--- YOUR TASK ---
Copy the records below line for line, everything from the line containing "Topic Views Filter" down to the line containing "Recent Content", including both of those lines and leaving out the pictures.

--- Text extracted from each page ---

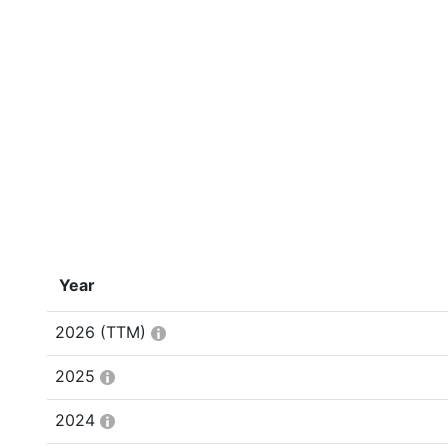
Year
2026
(TTM)
2025
2024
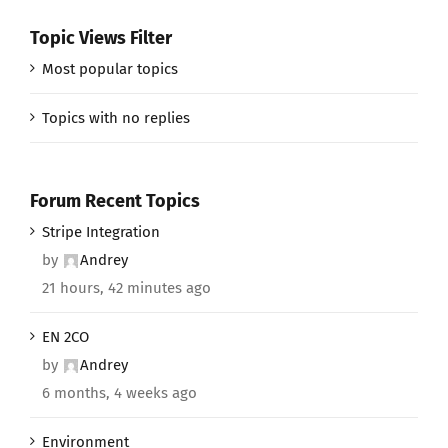
Topic Views Filter
Most popular topics
Topics with no replies
Forum Recent Topics
Stripe Integration
by
Andrey
21 hours, 42 minutes ago
EN 2CO
by
Andrey
6 months, 4 weeks ago
Environment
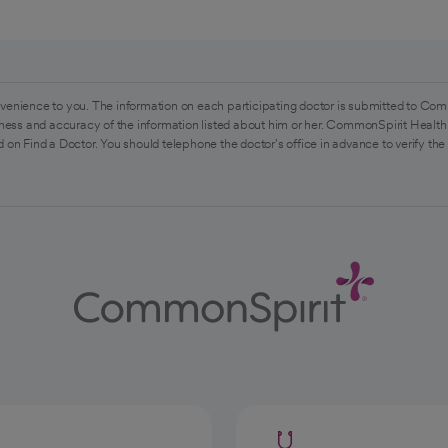
venience to you. The information on each participating doctor is submitted to Com
ess and accuracy of the information listed about him or her. CommonSpirit Health 
 on Find a Doctor. You should telephone the doctor's office in advance to verify the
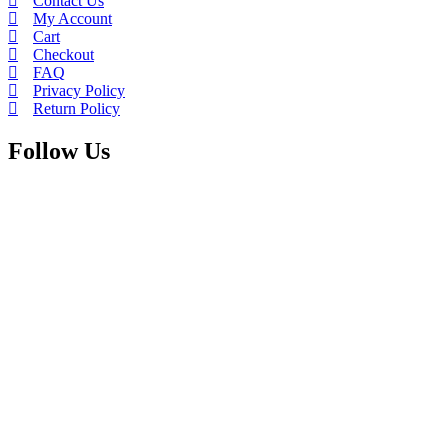
Contact Us
My Account
Cart
Checkout
FAQ
Privacy Policy
Return Policy
Follow Us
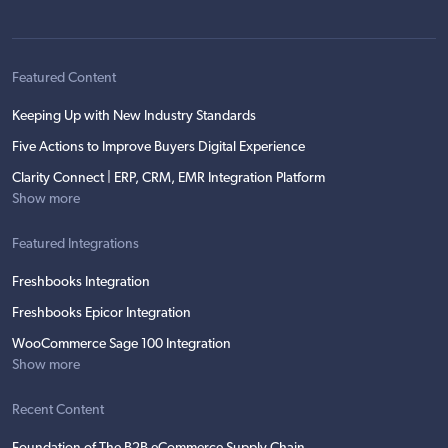
Featured Content
Keeping Up with New Industry Standards
Five Actions to Improve Buyers Digital Experience
Clarity Connect | ERP, CRM, EMR Integration Platform
Show more
Featured Integrations
Freshbooks Integration
Freshbooks Epicor Integration
WooCommerce Sage 100 Integration
Show more
Recent Content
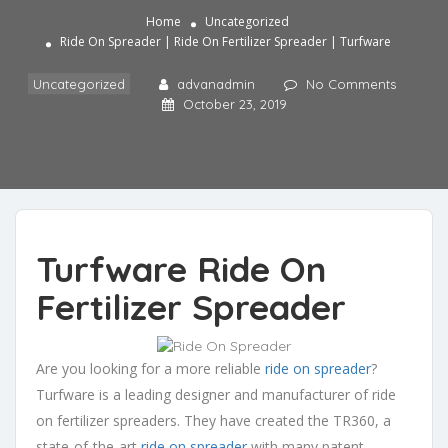
Home
Uncategorized
Ride On Spreader | Ride On Fertilizer Spreader | Turfware
Uncategorized
advanadmin
No Comments
October 23, 2019
Turfware Ride On
Fertilizer Spreader
Are you looking for a more reliable
ride on spreader
?
Turfware is a leading designer and manufacturer of ride
on fertilizer spreaders. They have created the TR360, a
state-of-the-art
ride on spreader
with many patent-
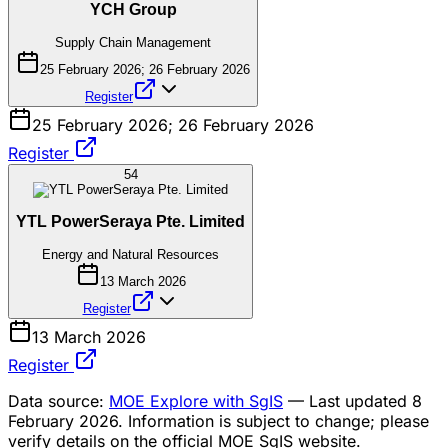
YCH Group
Supply Chain Management
25 February 2026; 26 February 2026
Register
25 February 2026; 26 February 2026
Register
54
YTL PowerSeraya Pte. Limited
Energy and Natural Resources
13 March 2026
Register
13 March 2026
Register
Data source:
MOE Explore with SgIS
— Last updated 8
February 2026. Information is subject to change; please
verify details on the official MOE SgIS website.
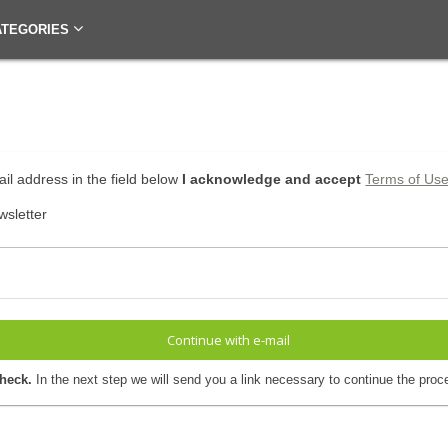
ATEGORIES
il address in the field below
I acknowledge and accept
Terms of Us
wsletter
Continue with e-mail
check.
In the next step we will send you a link necessary to continue the proc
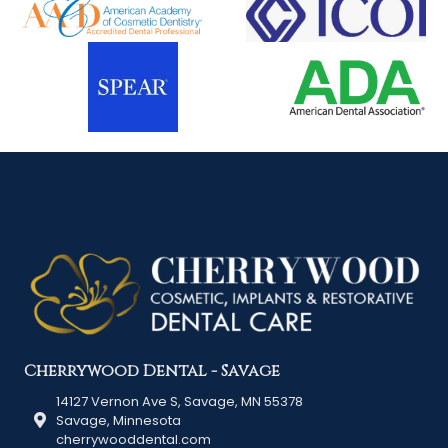
Cherrywood Dental - Savage
14127 Vernon Ave S, Savage, MN 55378
Savage, Minnesota
cherrywooddental.com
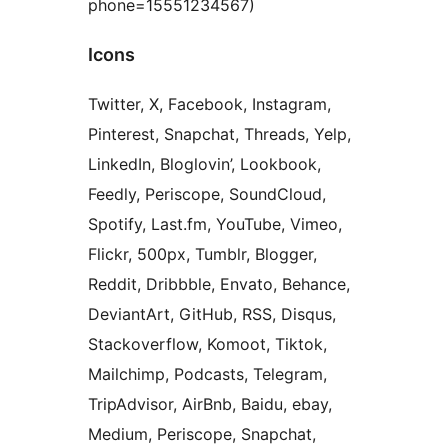
phone=15551234567)
Icons
Twitter, X, Facebook, Instagram,
Pinterest, Snapchat, Threads, Yelp,
LinkedIn, Bloglovin’, Lookbook,
Feedly, Periscope, SoundCloud,
Spotify, Last.fm, YouTube, Vimeo,
Flickr, 500px, Tumblr, Blogger,
Reddit, Dribbble, Envato, Behance,
DeviantArt, GitHub, RSS, Disqus,
Stackoverflow, Komoot, Tiktok,
Mailchimp, Podcasts, Telegram,
TripAdvisor, AirBnb, Baidu, ebay,
Medium, Periscope, Snapchat,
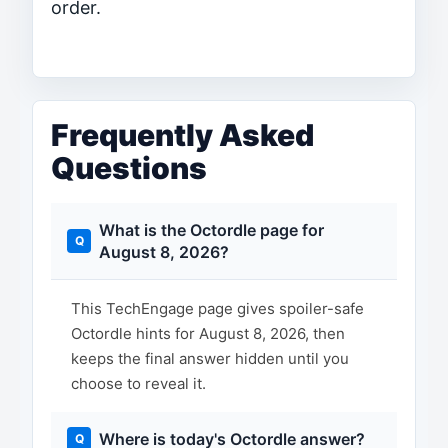
order.
Frequently Asked
Questions
What is the Octordle page for
August 8, 2026?
This TechEngage page gives spoiler-safe
Octordle hints for August 8, 2026, then
keeps the final answer hidden until you
choose to reveal it.
Where is today's Octordle answer?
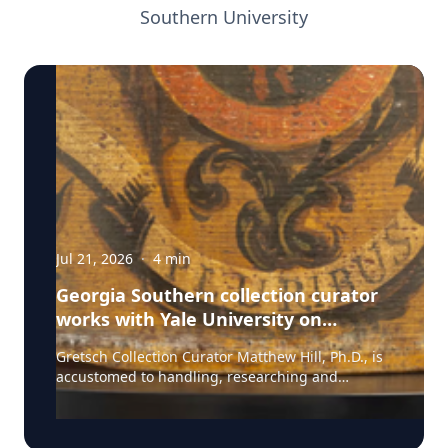
Southern University
Jul 21, 2026
·
4
min
Georgia Southern collection curator
works with Yale University on
uncovering the rich story behind a
Gretsch Collection Curator Matthew Hill, Ph.D., is
rare American artifact
accustomed to handling, researching and
presenting iconic guitars and drums from the
Fred and Dinah Gretsch Collection of Musical
Instruments, offering insight into musical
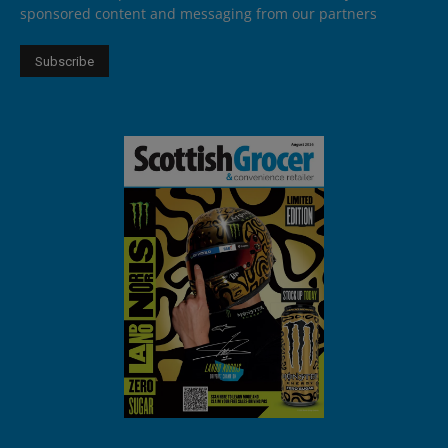
sponsored content and messaging from our partners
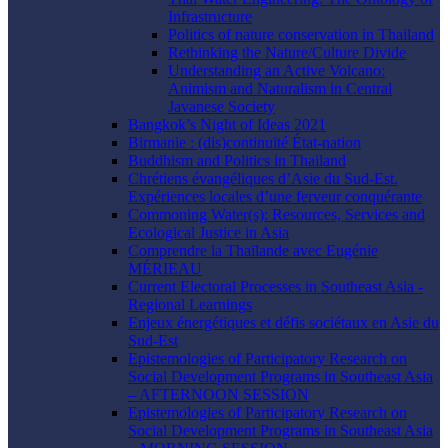
Infrastructure
Politics of nature conservation in Thailand
Rethinking the Nature/Culture Divide
Understanding an Active Volcano:
Animism and Naturalism in Central
Javanese Society
Bangkok’s Night of Ideas 2021
Birmanie : (dis)continuité État-nation
Buddhism and Politics in Thailand
Chrétiens évangéliques d’Asie du Sud-Est.
Expériences locales d’une ferveur conquérante
Commoning Water(s): Resources, Services and
Ecological Justice in Asia
Comprendre la Thaïlande avec Eugénie
MÉRIEAU
Current Electoral Processes in Southeast Asia -
Regional Learnings
Enjeux énergétiques et défis sociétaux en Asie du
Sud-Est
Epistemologies of Participatory Research on
Social Development Programs in Southeast Asia
– AFTERNOON SESSION
Epistemologies of Participatory Research on
Social Development Programs in Southeast Asia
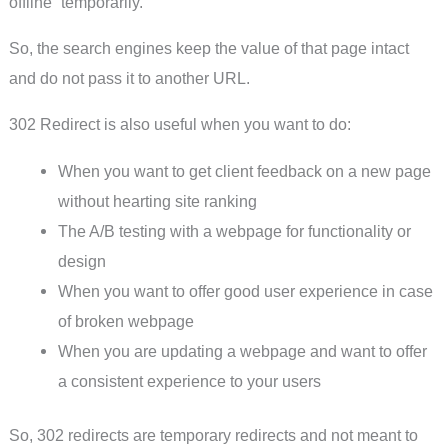
offline “temporarily.”
So, the search engines keep the value of that page intact
and do not pass it to another URL.
302 Redirect is also useful when you want to do:
When you want to get client feedback on a new page
without hearting site ranking
The A/B testing with a webpage for functionality or
design
When you want to offer good user experience in case
of broken webpage
When you are updating a webpage and want to offer
a consistent experience to your users
So, 302 redirects are temporary redirects and not meant to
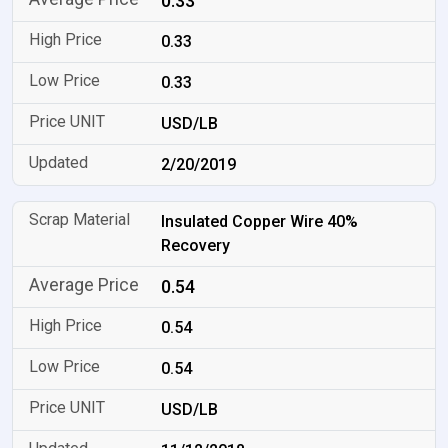
0.33
0.33
0.33
USD/LB
2/20/2019
Insulated Copper Wire 40%
Recovery
0.54
0.54
0.54
USD/LB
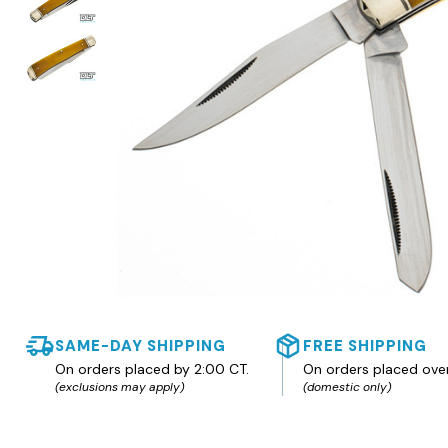
SAME-DAY SHIPPING
FREE SHIPPING
On orders placed by 2:00 CT.
On orders placed ove
(exclusions may apply)
(domestic only)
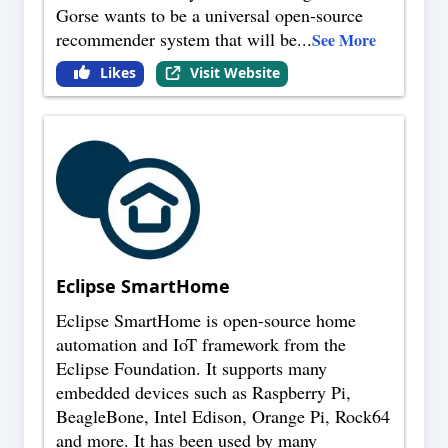
Gorse wants to be a universal open-source
recommender system that will be
...
See More
Likes
Visit Website
Eclipse SmartHome
Eclipse SmartHome is open-source home
automation and IoT framework from the
Eclipse Foundation. It supports many
embedded devices such as Raspberry Pi,
BeagleBone, Intel Edison, Orange Pi, Rock64
and more. It has been used by many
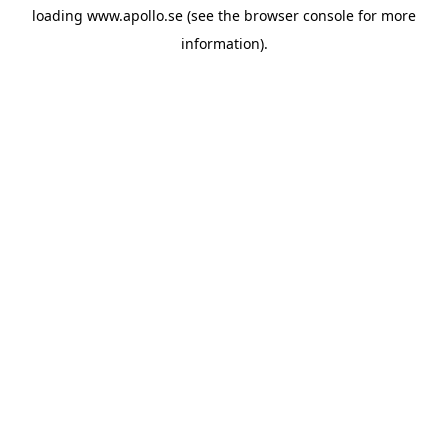
loading
www.apollo.se
(see the
browser console
for more
information).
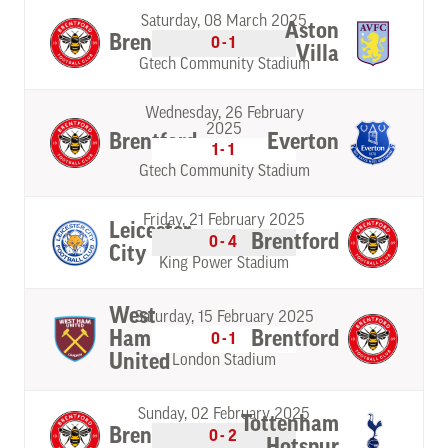
Saturday, 08 March 2025
Aston
Brentford
0-1
Villa
Gtech Community Stadium
Wednesday, 26 February
2025
Brentford
Everton
1-1
Gtech Community Stadium
Friday, 21 February 2025
Leicester
Brentford
0-4
City
King Power Stadium
West
Saturday, 15 February 2025
Ham
Brentford
0-1
United
London Stadium
Sunday, 02 February 2025
Tottenham
Brentford
0-2
Hotspur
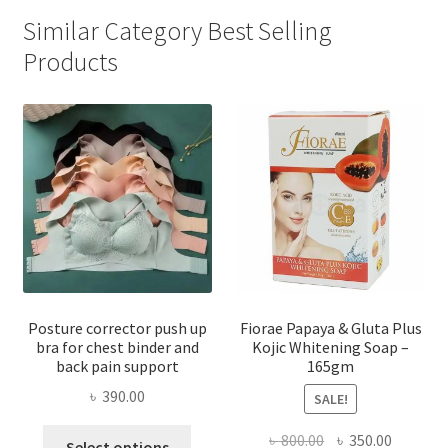
Similar Category Best Selling
Products
Posture corrector push up
Fiorae Papaya & Gluta Plus
bra for chest binder and
Kojic Whitening Soap –
back pain support
165gm
৳
390.00
SALE!
This
Original
Current
৳
800.00
৳
350.00
Select options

--- FINISHED TASK ---
Topic Views Filter
Most popular topics
Topics with no replies
Forum Recent Topics
Stripe Integration
by
Andrey
21 hours, 42 minutes ago
EN 2CO
by
Andrey
6 months, 4 weeks ago
Environment
venience to you. The information on each participating doctor is submitted to Com
ess and accuracy of the information listed about him or her. CommonSpirit Health 
 on Find a Doctor. You should telephone the doctor's office in advance to verify the
Contact Us
My Account
Cart
Checkout
FAQ
Privacy Policy
Return Policy
Follow Us
Featured Content
Keeping Up with New Industry Standards
Five Actions to Improve Buyers Digital Experience
Clarity Connect | ERP, CRM, EMR Integration Platform
Show more
Featured Integrations
Freshbooks Integration
Freshbooks Epicor Integration
WooCommerce Sage 100 Integration
Show more
Recent Content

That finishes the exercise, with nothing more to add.